Wahlen ziehen Gauner an. Immer schon und überall. Wir denken an Hamburg, an Dachau, an Teheran, an Ost-Berlin. Von heute an muss man auch das niedersächsische Hildesheim denken. Hier treibt derzeit ein Telefonstreichspieler sei Unwesen. Er klingelte arglose Hildesheimer an, um ihnen mitzuteilen, dass ihre Wahlbenachrichtigungskarte ungültig sei. Eine neue Karte könne nicht mehr rechtzeitig beantragt werden, daher solle man besser von Vornherein zu Hause bleiben.
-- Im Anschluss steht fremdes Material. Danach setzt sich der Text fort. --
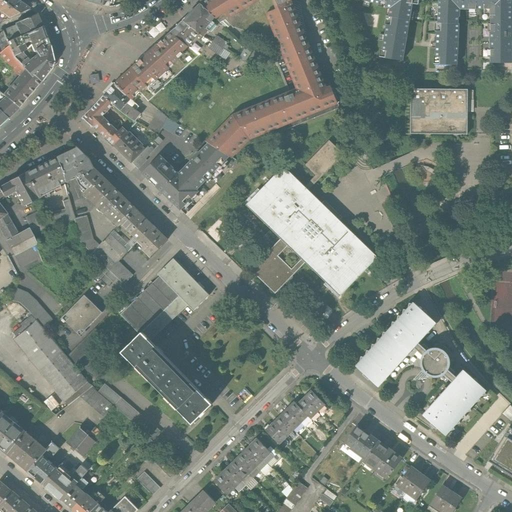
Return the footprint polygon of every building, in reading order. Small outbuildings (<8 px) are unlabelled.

Die Stadt, not amused, wies umgehend darauf hin, dass diese „Wählertäuschung“ eine Straftat darstelle, die mit einer Haftstrafe bis zu zwei Jahren geahndet werde. Alle Bürger, die ähnliche Anrufe erhalten, werden gebeten, sich an die Polizei zu wenden.

Die Entwarnung folgte kurze Zeit darauf: Der Anrufer entpuppte sich als ein Radiomoderator. Das ganze war eine Aktion des  ffn-Crazy-Phones, wie die Oberstaatsanwaltschaft inzwischen bestätigte. Gegen den Moderator wurde ein Ermittlungsverfahren wegen Anfangsverdachts der „Wählertäuschung“ eingeleitet.